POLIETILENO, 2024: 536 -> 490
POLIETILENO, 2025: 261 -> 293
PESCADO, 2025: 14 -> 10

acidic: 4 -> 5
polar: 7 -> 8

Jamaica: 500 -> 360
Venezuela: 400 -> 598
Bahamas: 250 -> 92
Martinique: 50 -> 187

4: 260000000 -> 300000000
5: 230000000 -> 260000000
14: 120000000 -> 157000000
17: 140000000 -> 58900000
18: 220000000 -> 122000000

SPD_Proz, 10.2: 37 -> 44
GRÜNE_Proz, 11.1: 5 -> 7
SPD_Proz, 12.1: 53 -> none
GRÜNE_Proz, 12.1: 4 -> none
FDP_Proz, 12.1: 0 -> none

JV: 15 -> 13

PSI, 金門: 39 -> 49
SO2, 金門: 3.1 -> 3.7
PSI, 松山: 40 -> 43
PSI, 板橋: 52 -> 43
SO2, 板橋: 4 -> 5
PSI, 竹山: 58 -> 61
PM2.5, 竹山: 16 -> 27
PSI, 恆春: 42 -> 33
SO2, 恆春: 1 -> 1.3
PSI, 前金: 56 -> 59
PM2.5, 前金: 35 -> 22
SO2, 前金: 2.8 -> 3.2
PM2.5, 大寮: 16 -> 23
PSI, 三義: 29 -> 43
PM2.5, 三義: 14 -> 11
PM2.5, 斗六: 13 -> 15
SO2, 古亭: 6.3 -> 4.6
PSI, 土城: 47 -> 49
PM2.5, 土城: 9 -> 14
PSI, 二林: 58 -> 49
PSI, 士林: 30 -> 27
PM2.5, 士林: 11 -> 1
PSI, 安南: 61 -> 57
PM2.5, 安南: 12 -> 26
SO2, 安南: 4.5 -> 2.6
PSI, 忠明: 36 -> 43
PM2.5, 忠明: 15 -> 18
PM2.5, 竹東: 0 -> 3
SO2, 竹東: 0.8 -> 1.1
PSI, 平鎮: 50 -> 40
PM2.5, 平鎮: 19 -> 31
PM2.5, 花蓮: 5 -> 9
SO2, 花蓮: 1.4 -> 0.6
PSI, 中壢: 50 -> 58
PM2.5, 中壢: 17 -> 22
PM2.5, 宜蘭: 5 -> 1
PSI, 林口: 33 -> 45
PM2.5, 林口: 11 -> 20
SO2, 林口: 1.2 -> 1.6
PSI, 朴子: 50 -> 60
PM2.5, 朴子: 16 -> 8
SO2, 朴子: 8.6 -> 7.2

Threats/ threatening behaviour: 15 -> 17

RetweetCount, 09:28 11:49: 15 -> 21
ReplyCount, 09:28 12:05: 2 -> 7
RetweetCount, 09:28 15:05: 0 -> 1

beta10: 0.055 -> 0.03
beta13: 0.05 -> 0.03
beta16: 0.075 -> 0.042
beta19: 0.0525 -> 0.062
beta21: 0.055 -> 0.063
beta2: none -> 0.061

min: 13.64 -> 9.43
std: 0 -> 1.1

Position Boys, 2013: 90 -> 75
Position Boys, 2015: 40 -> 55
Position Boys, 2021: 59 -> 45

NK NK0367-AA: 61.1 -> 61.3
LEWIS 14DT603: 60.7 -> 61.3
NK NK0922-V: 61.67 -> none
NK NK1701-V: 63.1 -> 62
══════
How to complete this task –
All of the material must be written out again without any change.

Answer space –
POLIETILENO, 2024: 536 -> 490
POLIETILENO, 2025: 261 -> 293
PESCADO, 2025: 14 -> 10

acidic: 4 -> 5
polar: 7 -> 8

Jamaica: 500 -> 360
Venezuela: 400 -> 598
Bahamas: 250 -> 92
Martinique: 50 -> 187

4: 260000000 -> 300000000
5: 230000000 -> 260000000
14: 120000000 -> 157000000
17: 140000000 -> 58900000
18: 220000000 -> 122000000

SPD_Proz, 10.2: 37 -> 44
GRÜNE_Proz, 11.1: 5 -> 7
SPD_Proz, 12.1: 53 -> none
GRÜNE_Proz, 12.1: 4 -> none
FDP_Proz, 12.1: 0 -> none

JV: 15 -> 13

PSI, 金門: 39 -> 49
SO2, 金門: 3.1 -> 3.7
PSI, 松山: 40 -> 43
PSI, 板橋: 52 -> 43
SO2, 板橋: 4 -> 5
PSI, 竹山: 58 -> 61
PM2.5, 竹山: 16 -> 27
PSI, 恆春: 42 -> 33
SO2, 恆春: 1 -> 1.3
PSI, 前金: 56 -> 59
PM2.5, 前金: 35 -> 22
SO2, 前金: 2.8 -> 3.2
PM2.5, 大寮: 16 -> 23
PSI, 三義: 29 -> 43
PM2.5, 三義: 14 -> 11
PM2.5, 斗六: 13 -> 15
SO2, 古亭: 6.3 -> 4.6
PSI, 土城: 47 -> 49
PM2.5, 土城: 9 -> 14
PSI, 二林: 58 -> 49
PSI, 士林: 30 -> 27
PM2.5, 士林: 11 -> 1
PSI, 安南: 61 -> 57
PM2.5, 安南: 12 -> 26
SO2, 安南: 4.5 -> 2.6
PSI, 忠明: 36 -> 43
PM2.5, 忠明: 15 -> 18
PM2.5, 竹東: 0 -> 3
SO2, 竹東: 0.8 -> 1.1
PSI, 平鎮: 50 -> 40
PM2.5, 平鎮: 19 -> 31
PM2.5, 花蓮: 5 -> 9
SO2, 花蓮: 1.4 -> 0.6
PSI, 中壢: 50 -> 58
PM2.5, 中壢: 17 -> 22
PM2.5, 宜蘭: 5 -> 1
PSI, 林口: 33 -> 45
PM2.5, 林口: 11 -> 20
SO2, 林口: 1.2 -> 1.6
PSI, 朴子: 50 -> 60
PM2.5, 朴子: 16 -> 8
SO2, 朴子: 8.6 -> 7.2

Threats/ threatening behaviour: 15 -> 17

RetweetCount, 09:28 11:49: 15 -> 21
ReplyCount, 09:28 12:05: 2 -> 7
RetweetCount, 09:28 15:05: 0 -> 1

beta10: 0.055 -> 0.03
beta13: 0.05 -> 0.03
beta16: 0.075 -> 0.042
beta19: 0.0525 -> 0.062
beta21: 0.055 -> 0.063
beta2: none -> 0.061

min: 13.64 -> 9.43
std: 0 -> 1.1

Position Boys, 2013: 90 -> 75
Position Boys, 2015: 40 -> 55
Position Boys, 2021: 59 -> 45

NK NK0367-AA: 61.1 -> 61.3
LEWIS 14DT603: 60.7 -> 61.3
NK NK0922-V: 61.67 -> none
NK NK1701-V: 63.1 -> 62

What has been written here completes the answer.